--- START ---

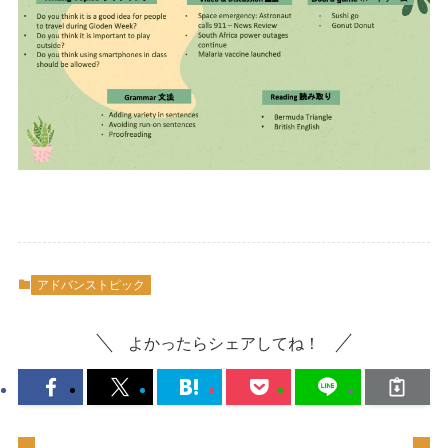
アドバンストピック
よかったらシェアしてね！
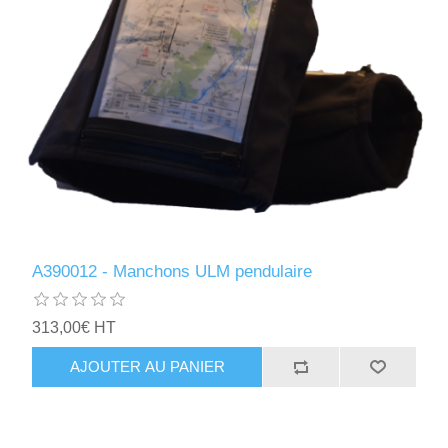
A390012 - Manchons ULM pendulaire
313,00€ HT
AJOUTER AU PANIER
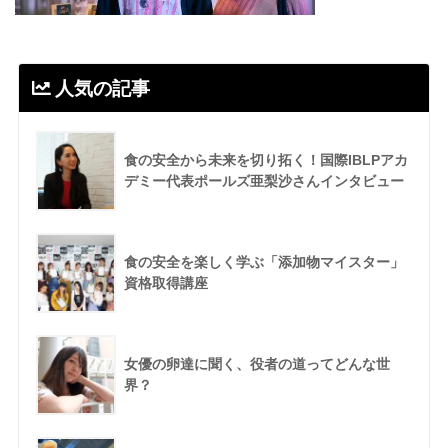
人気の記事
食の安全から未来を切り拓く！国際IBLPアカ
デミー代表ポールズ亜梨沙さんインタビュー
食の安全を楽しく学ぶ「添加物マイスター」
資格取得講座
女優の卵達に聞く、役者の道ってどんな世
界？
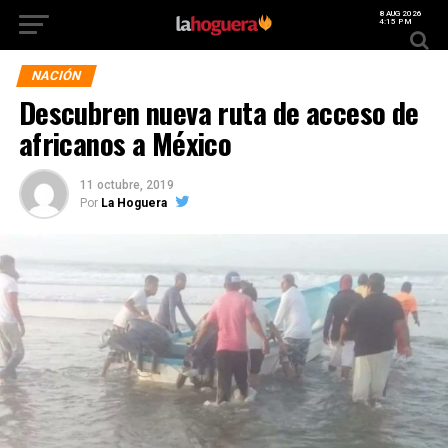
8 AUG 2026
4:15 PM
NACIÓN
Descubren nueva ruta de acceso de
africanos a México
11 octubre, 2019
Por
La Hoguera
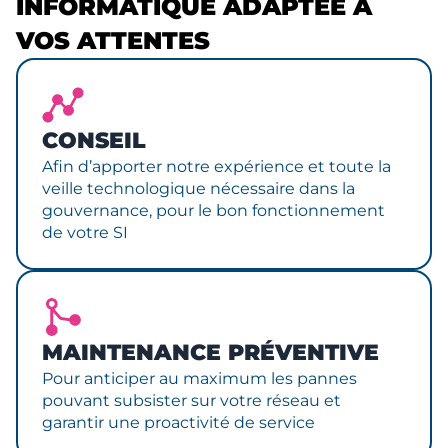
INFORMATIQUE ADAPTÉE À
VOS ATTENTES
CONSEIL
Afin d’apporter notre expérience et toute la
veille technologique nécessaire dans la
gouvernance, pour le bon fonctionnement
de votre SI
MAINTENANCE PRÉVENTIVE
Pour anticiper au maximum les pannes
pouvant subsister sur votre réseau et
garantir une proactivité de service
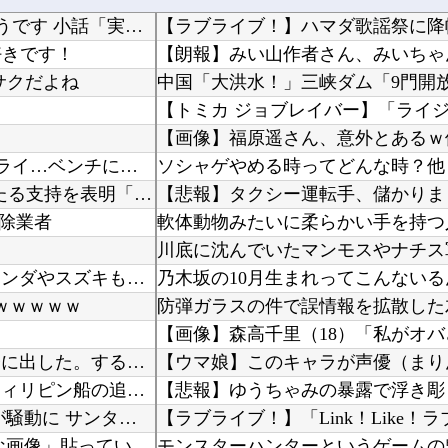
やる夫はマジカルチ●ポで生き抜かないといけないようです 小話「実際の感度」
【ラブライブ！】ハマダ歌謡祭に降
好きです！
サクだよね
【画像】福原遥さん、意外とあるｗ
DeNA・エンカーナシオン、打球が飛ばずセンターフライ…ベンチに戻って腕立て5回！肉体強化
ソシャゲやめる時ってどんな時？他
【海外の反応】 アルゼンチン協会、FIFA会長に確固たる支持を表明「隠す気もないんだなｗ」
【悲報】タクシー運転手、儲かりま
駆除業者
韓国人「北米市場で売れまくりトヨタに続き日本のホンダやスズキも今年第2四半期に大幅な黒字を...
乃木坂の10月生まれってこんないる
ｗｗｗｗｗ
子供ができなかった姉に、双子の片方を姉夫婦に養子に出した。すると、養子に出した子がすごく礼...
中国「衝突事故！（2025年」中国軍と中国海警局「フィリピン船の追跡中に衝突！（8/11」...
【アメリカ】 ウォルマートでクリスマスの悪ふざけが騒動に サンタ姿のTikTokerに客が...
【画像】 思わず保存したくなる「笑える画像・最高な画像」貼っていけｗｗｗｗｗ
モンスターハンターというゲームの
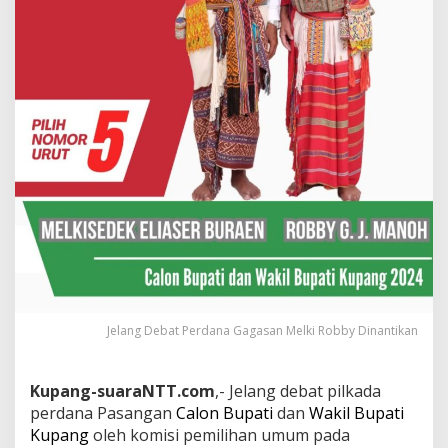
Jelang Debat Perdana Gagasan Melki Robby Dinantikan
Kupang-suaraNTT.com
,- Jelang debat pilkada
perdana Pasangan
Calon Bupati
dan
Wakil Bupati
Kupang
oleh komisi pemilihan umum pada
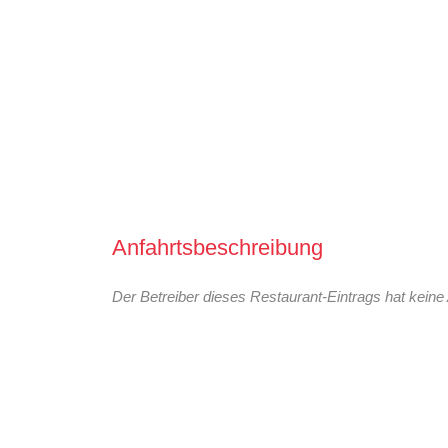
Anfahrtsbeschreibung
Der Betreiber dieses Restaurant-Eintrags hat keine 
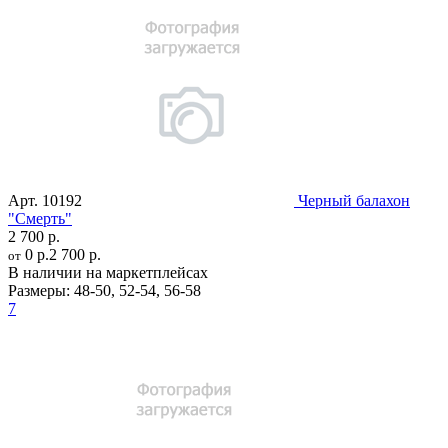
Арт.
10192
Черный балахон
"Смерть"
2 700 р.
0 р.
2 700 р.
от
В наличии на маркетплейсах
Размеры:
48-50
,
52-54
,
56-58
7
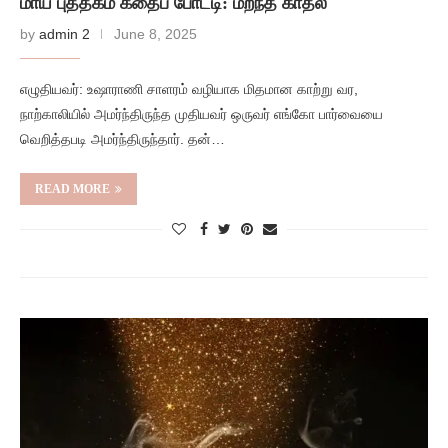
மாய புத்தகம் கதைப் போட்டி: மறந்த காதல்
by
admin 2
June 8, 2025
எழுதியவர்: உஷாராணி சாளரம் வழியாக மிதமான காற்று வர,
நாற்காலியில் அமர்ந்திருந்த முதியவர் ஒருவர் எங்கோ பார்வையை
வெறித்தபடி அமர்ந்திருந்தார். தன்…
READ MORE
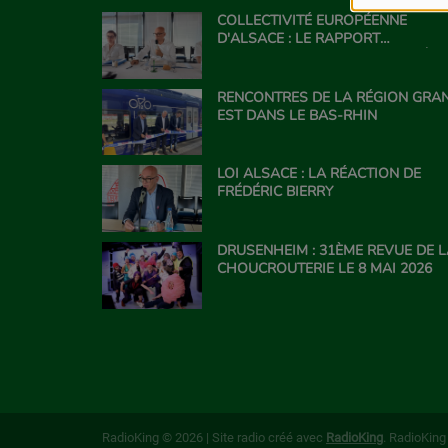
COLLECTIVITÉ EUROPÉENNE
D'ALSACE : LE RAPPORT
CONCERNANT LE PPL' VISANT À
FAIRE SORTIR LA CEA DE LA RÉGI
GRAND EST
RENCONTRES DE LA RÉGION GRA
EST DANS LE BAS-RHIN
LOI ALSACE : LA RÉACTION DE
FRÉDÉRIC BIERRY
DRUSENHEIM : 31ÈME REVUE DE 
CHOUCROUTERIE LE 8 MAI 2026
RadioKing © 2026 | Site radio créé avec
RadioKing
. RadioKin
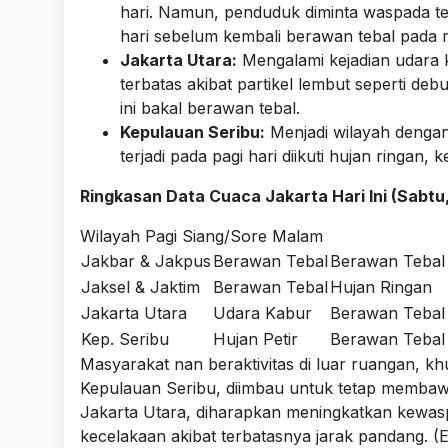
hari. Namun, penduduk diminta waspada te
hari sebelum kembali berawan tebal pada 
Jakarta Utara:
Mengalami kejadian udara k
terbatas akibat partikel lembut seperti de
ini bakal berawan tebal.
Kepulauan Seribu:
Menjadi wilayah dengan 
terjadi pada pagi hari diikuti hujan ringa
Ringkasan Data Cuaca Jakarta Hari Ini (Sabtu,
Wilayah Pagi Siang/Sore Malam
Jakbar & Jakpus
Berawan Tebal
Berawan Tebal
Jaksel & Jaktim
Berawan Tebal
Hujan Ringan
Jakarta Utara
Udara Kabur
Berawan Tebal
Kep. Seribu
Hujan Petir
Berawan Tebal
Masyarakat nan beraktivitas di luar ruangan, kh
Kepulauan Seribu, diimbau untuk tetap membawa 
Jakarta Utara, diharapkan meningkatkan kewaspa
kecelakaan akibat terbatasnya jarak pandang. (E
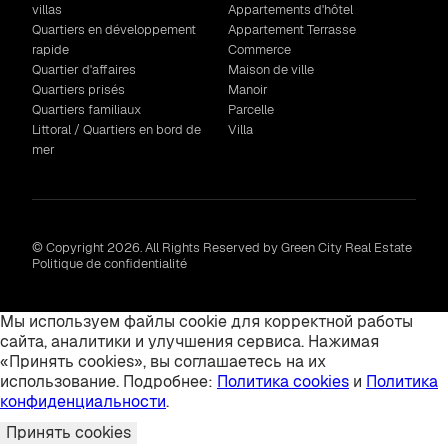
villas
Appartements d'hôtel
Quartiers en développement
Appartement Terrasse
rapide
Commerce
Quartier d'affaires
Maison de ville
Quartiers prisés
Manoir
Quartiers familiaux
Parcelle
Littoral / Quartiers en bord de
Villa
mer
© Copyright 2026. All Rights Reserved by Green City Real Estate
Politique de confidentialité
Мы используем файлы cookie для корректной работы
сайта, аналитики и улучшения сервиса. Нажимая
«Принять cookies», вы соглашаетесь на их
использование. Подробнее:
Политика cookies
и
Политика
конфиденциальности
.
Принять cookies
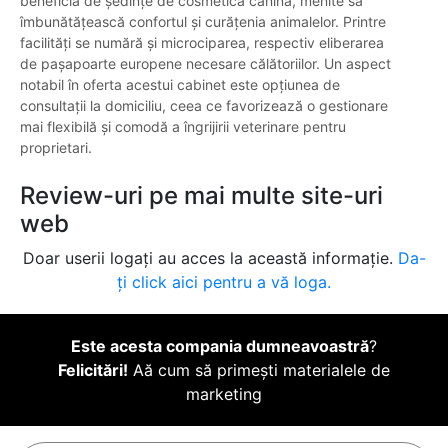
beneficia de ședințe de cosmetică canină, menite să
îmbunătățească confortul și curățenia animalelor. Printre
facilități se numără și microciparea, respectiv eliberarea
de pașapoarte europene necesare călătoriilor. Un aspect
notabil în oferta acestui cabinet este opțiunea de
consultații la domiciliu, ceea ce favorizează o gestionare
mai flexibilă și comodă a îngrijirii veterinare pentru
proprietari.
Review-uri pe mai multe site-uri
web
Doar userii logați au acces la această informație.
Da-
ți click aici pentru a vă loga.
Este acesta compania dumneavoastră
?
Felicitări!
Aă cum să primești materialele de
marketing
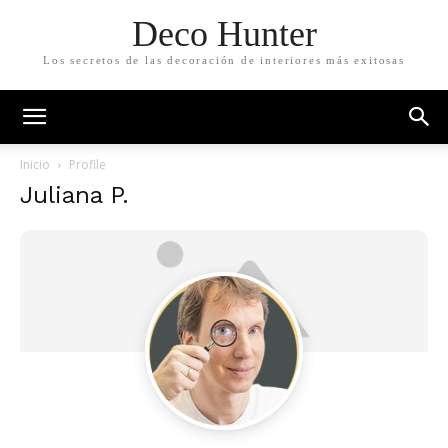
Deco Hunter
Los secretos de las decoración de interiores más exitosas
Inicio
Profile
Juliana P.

--- END ---

**What to work on:** What lines above run from the one with "食の安全から未来を切り拓く！国際IBLPアカ" to the one with "de votre SI"? Give them again exactly, ends included, and leave the pictures out.

**Response to the exercise:**
食の安全から未来を切り拓く！国際IBLPアカ
デミー代表ポールズ亜梨沙さんインタビュー
食の安全を楽しく学ぶ「添加物マイスター」
資格取得講座
女優の卵達に聞く、役者の道ってどんな世
界？
8 AUG 2026
4:15 PM
NACIÓN
Descubren nueva ruta de acceso de
africanos a México
11 octubre, 2019
Por
La Hoguera
INFORMATIQUE ADAPTÉE À
VOS ATTENTES
CONSEIL
Afin d’apporter notre expérience et toute la
veille technologique nécessaire dans la
gouvernance, pour le bon fonctionnement
de votre SI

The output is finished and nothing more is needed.